Pugliese, R-Colorado Springs, and Lundeen cited legislatively OK’d fees as an affordability problem, with Lundeen specifically saying he hopes to repeal a 29-cent delivery fee and a 10-cent fee that stores providing customers disposable bags must charge to them. However, with neither Coleman nor McCluskie broaching the subject of fees, that effort likely faces an uphill climb.
Democrats ready to push labor-requested reforms this session
Beyond affordability and regulations, the leaders, who largely kept their speeches broad without bogging them down in specific policy goals, diverged along more typical party lines.
Coleman, for example, followed his assertion that the Senate will “work to make sure Colorado is a great place to do business and ensure that it is a great place to be employed” by boasting of his party’s introduction of a bill to change the Labor Peace Act. The business-opposed measure, which McCluskie seemed to reference in backing efforts to “strengthen workers’ voices,” would eliminate a second election necessary for unions to collect fees from all a unionized company’s employees to fund bargaining activities.
McCluskie dove most deeply on housing costs, saying her caucus also will push measures to incentive modular home construction, ease red tape for religious institutions to build on their own land and try “creative new approaches” to lower property insurance costs. Pugliese broached the subject too but took a different approach, saying that legislators have made housing more expensive by adding regulations around building and must rethink that strategy to bring down home prices.
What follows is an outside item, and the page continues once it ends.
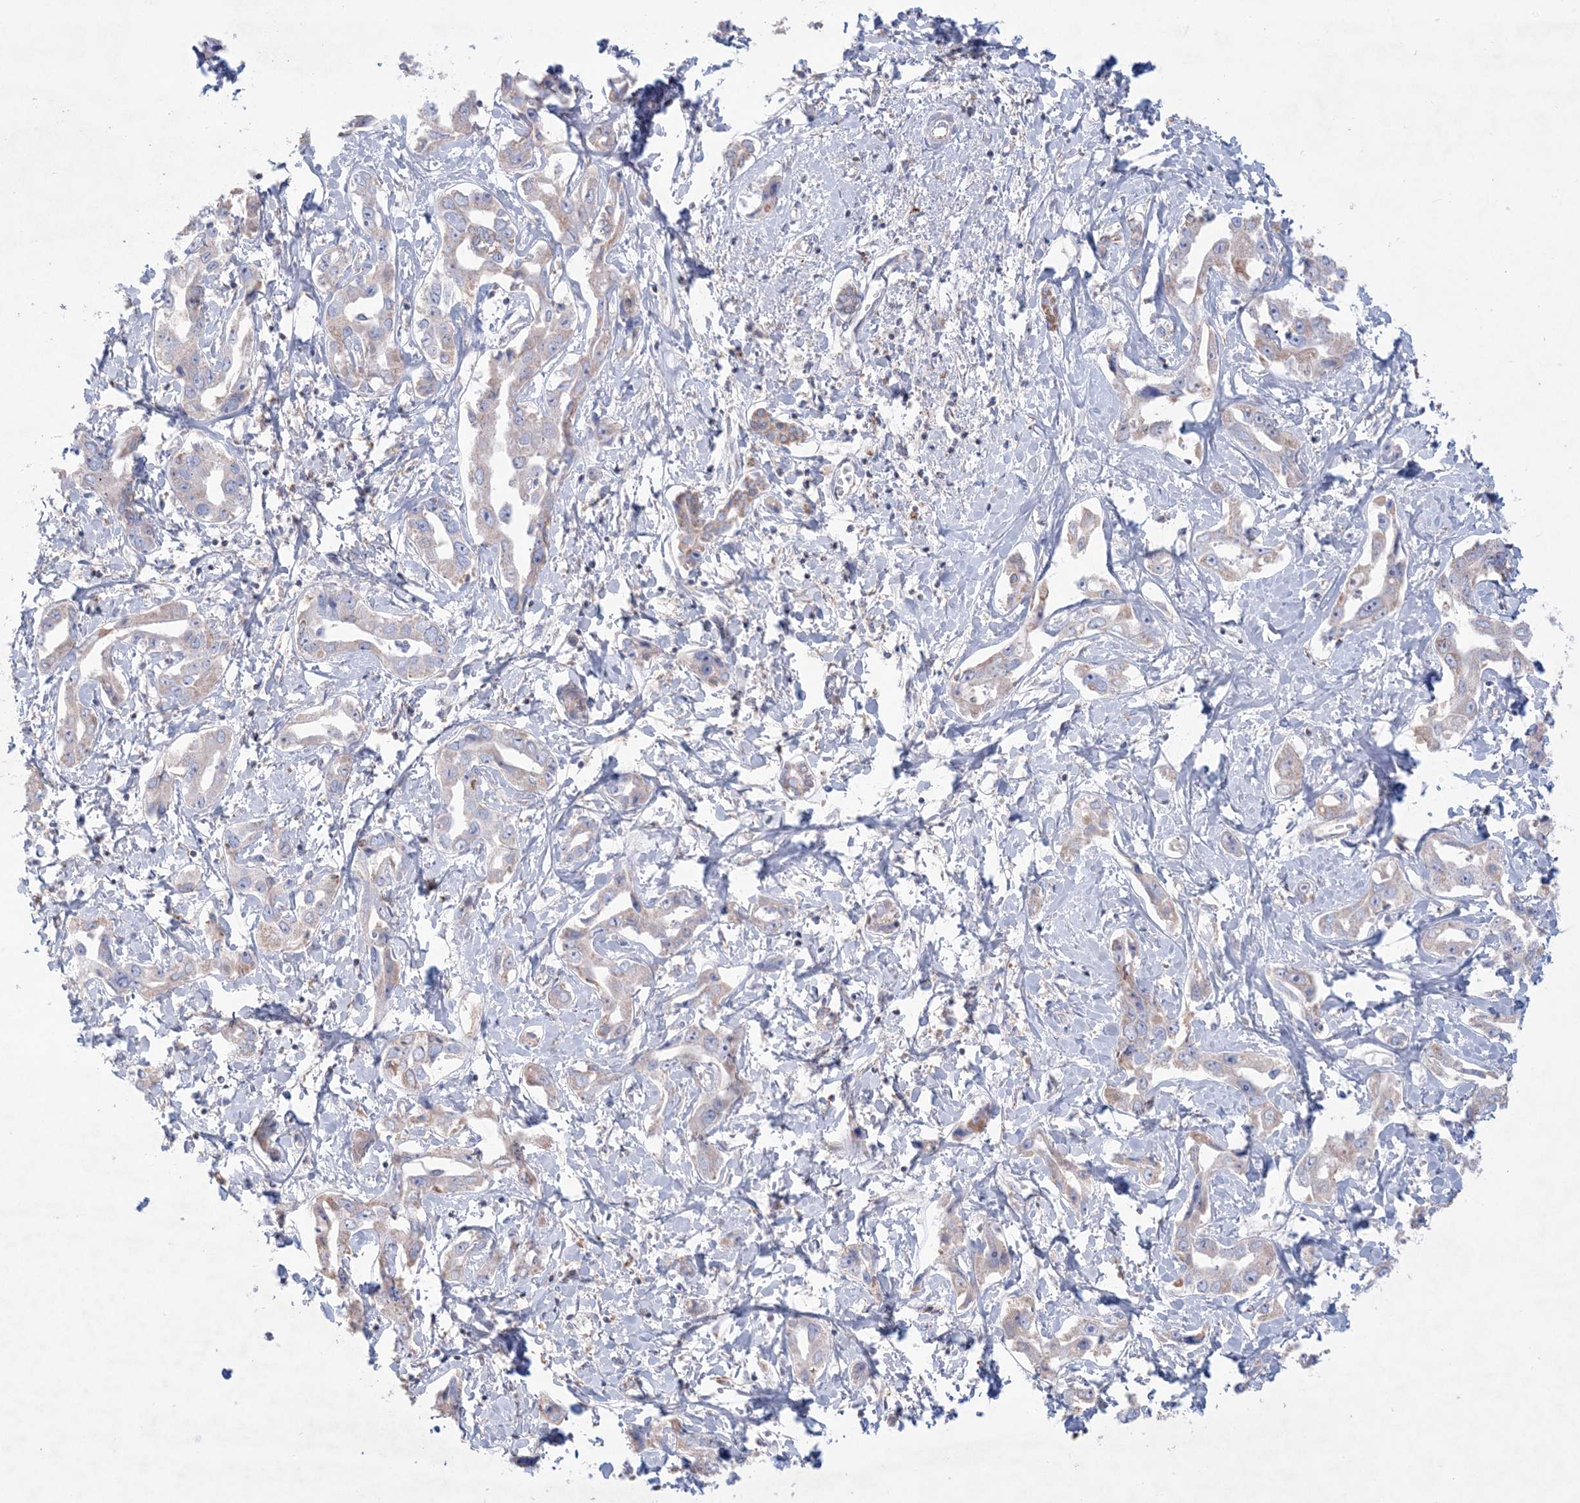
{"staining": {"intensity": "weak", "quantity": "25%-75%", "location": "cytoplasmic/membranous"}, "tissue": "liver cancer", "cell_type": "Tumor cells", "image_type": "cancer", "snomed": [{"axis": "morphology", "description": "Cholangiocarcinoma"}, {"axis": "topography", "description": "Liver"}], "caption": "DAB immunohistochemical staining of human liver cholangiocarcinoma shows weak cytoplasmic/membranous protein positivity in approximately 25%-75% of tumor cells.", "gene": "KCTD6", "patient": {"sex": "male", "age": 59}}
Environmental goals for session unclear
Both McCluskie and Coleman referenced protecting Colorado’s environment and cleaning the air, but neither hinted at what further measures they may seek to add onto six straight years of increasing protections by the Legislature. McCluskie, however, did say that she believes Colorado will continue to face threats to its water resources — it’s in negotiations with six other states about potential cutbacks to Colorado River usage — and “may have to play defense” a bit more.
And for a change, all four caucus leaders’ speeches were largely silent on how to reduce health-care costs, which has been one of the defining issues of Gov. Jared Polis’ tenure. Hospitals and pharmaceutical manufacturers are preparing to battle over restrictions that many drug makers have placed on discounts available through the federal 340B drug-pricing program, but caucus leaders appear to be slow in wanting to wade into that battle.
The session continues tomorrow with Polis slated to make his seventh State of the State Address of his time in office. The Democratic governor tends more than legislative leaders to lean into specific policy proposals in his session-opening speech, and many Capitol observers are eager to see what he will identify as his priorities this year.